If a particle moves in a circle of radius r, its angular speed omega is:
omega = d theta/dt
where theta is the angle swept out. The SI unit is rad s^(-1).
For one complete revolution: theta = 2pi, time = T (period).
omega = 2pi/T = 2pi f
where f is the frequency (revolutions per second).
The linear speed v (tangential speed) is related to angular speed by:
v = r omega
A particle moving at constant speed v in a circle of radius r has acceleration directed towards the centre:
a = v^2/r = r omega^2
This is the centripetal acceleration. It changes the direction of the velocity but not its magnitude.

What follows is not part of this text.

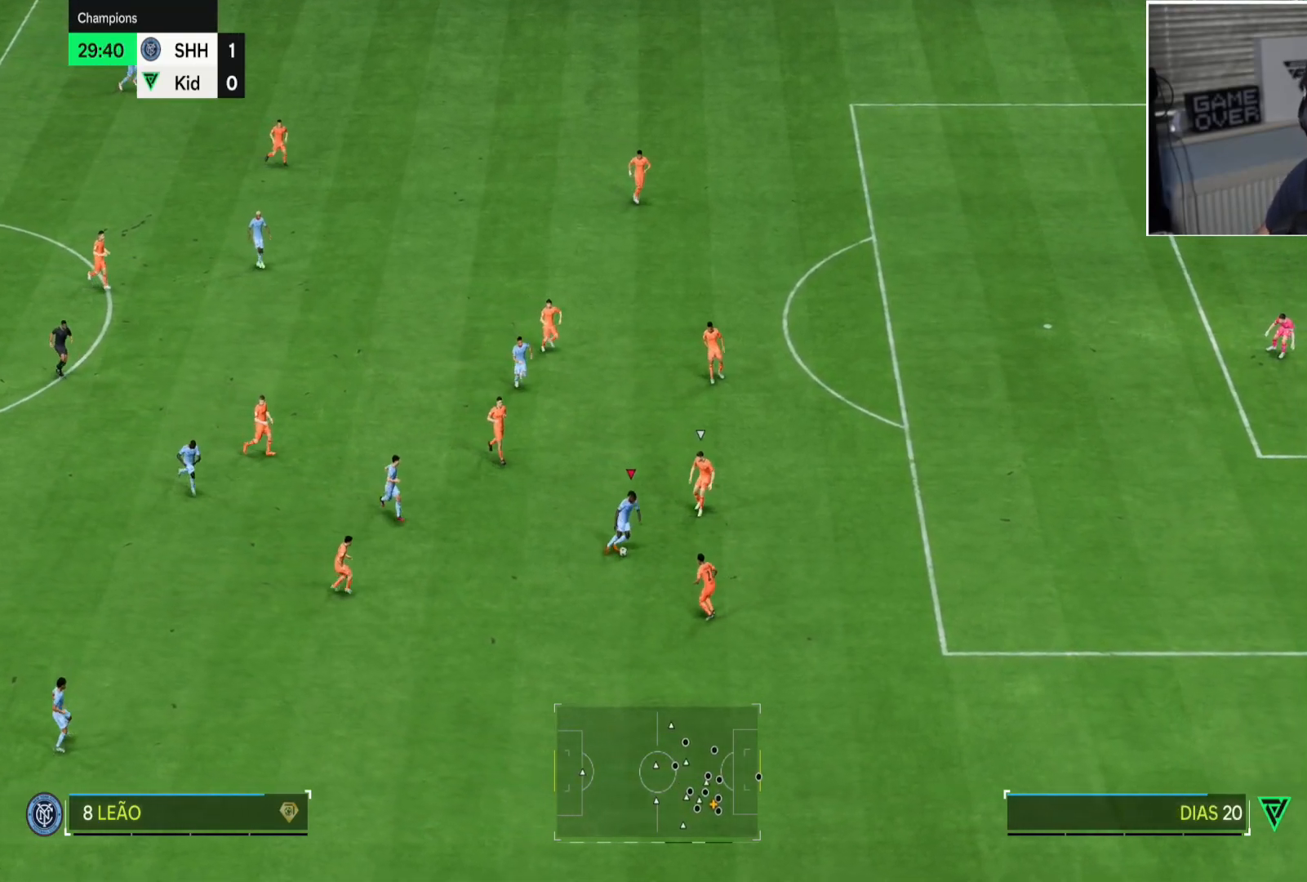
{"buttons": ["R1"], "left_stick": "up-right", "right_stick": "center", "button_events": []}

By Newton's Second Law, the force required to maintain circular motion is:
F = mv^2/r = mr omega^2
This is not a new type of force -- it is the resultant of all forces acting on the particle, directed towards the centre. The centripetal force might be provided by tension, gravity, friction, normal reaction, or a combination.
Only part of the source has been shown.